Family Sharing. If you're part of an Apple Family Sharing group, subscriptions are tied to the individual Apple ID that purchased them — not the family organizer. However, some apps that support Family Sharing can be shared across members. This sometimes leads to confusion about which subscriptions are "yours" versus shared.

iOS version. The exact location and labeling of subscription settings has shifted slightly across iOS versions. On older iOS versions (pre-iOS 13), the path ran through Settings → [Your Name] → iTunes & App Store → Apple ID → View Apple ID → Subscriptions. On iOS 13 and later, the streamlined Settings → [Your Name] → Subscriptions path is standard.

Subscription status timing. A subscription you just canceled may still appear as "Active" until the current billing period ends. It won't disappear immediately — it moves to "Expired" after the period closes.

Checking for Hidden or Forgotten Subscriptions 🔍

One of the most practical reasons to run through this process is discovering subscriptions you've forgotten about. Free trials that auto-converted to paid plans are a common culprit. The subscriptions screen will show these as active even if you haven't used the app in months.

A few things worth checking as you review the list:

  • Renewal dates — knowing when something renews gives you a window to cancel before the next charge
  • Billing frequency — some subscriptions show as annual, making the per-month cost less obvious at a glance
  • Plan tier — some apps offer multiple tiers (basic, premium, family), and you may be on a tier that no longer reflects your usage

When the Subscriptions List Doesn't Match Your Bank Statement

If you're seeing charges on your bank statement that don't match what's in your Apple subscriptions list, a few explanations are common:

  • The charge is from a direct subscription billed outside Apple
  • The charge is under a different Apple ID than the one currently signed in
  • There's a family member's purchase appearing on a shared payment method
  • The charge is from Apple itself for services like iCloud+, Apple Music, or Apple TV+ — these appear in the list but are sometimes missed because they use Apple's own branding rather than a third-party app name

For non-Apple-billed subscriptions, you'd need to log into each service's website directly or check your credit card's subscription tracking tools (many major banks now categorize recurring charges automatically).
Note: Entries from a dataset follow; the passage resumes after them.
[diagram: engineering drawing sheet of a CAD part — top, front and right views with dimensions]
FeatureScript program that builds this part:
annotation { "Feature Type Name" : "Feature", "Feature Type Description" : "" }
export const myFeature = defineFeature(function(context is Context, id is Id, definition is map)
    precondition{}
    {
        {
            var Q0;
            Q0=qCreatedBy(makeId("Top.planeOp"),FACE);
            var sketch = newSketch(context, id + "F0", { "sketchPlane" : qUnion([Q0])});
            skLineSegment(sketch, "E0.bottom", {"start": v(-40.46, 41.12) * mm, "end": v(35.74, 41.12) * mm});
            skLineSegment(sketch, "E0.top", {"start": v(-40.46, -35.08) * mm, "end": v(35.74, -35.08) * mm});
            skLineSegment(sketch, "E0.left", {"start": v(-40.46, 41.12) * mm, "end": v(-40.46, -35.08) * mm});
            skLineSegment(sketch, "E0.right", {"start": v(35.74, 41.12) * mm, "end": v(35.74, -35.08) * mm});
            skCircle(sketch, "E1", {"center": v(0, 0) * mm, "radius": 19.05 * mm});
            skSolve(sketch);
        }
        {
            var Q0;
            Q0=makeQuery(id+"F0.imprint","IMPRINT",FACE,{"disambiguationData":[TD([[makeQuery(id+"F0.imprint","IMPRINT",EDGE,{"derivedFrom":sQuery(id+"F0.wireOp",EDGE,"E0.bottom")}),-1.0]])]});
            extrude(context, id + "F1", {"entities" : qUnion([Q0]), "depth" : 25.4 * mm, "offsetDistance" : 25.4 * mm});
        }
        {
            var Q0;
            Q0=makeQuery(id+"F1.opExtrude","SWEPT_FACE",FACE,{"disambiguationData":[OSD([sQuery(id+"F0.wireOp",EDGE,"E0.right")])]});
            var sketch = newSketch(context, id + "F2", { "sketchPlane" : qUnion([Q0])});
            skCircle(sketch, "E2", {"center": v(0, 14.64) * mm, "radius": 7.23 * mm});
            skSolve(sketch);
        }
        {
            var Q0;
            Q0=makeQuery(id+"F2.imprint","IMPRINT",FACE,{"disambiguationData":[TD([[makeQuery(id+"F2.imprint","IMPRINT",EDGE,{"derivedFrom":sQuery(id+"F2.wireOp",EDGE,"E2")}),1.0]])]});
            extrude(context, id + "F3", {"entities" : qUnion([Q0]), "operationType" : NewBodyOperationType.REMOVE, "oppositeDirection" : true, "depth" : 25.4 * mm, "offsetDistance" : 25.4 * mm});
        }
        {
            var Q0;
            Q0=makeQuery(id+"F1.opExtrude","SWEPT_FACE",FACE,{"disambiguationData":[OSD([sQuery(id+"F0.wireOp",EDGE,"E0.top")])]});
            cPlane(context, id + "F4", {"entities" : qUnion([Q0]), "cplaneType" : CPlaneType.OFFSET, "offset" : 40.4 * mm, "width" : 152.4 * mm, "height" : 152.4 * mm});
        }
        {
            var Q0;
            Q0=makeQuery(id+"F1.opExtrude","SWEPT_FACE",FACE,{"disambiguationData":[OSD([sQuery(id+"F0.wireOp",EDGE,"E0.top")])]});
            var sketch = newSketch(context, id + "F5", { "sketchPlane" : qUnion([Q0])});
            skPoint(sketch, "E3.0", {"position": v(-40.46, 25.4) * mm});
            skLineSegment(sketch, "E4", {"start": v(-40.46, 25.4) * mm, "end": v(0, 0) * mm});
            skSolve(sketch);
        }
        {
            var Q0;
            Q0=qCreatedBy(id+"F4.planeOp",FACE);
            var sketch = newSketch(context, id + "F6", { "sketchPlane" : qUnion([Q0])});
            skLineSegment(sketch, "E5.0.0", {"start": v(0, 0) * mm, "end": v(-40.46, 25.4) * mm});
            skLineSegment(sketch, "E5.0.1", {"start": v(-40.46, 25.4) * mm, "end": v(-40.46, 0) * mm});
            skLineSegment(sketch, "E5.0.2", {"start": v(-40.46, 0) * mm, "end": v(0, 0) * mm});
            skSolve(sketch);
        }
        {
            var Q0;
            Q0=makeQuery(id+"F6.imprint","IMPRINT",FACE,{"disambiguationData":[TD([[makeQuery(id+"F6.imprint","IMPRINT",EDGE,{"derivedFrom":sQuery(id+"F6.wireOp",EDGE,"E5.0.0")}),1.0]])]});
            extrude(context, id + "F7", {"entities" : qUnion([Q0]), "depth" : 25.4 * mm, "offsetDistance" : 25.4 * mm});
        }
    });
The Spectrum of Subscription Setups

How complex your subscriptions picture looks varies considerably depending on your habits. A user who downloads apps frequently, signs up for free trials regularly, and has been on iPhone for several years may have dozens of entries — active and expired — to sort through. Someone who rarely downloads paid apps may have just one or two iCloud or Apple service entries.

The mixture of Apple-billed, direct-billed, and shared family subscriptions means that for many users, no single screen gives a complete picture. Your Apple ID subscriptions page is one piece — but how complete a picture it gives you depends entirely on how you've been signing up for services over time.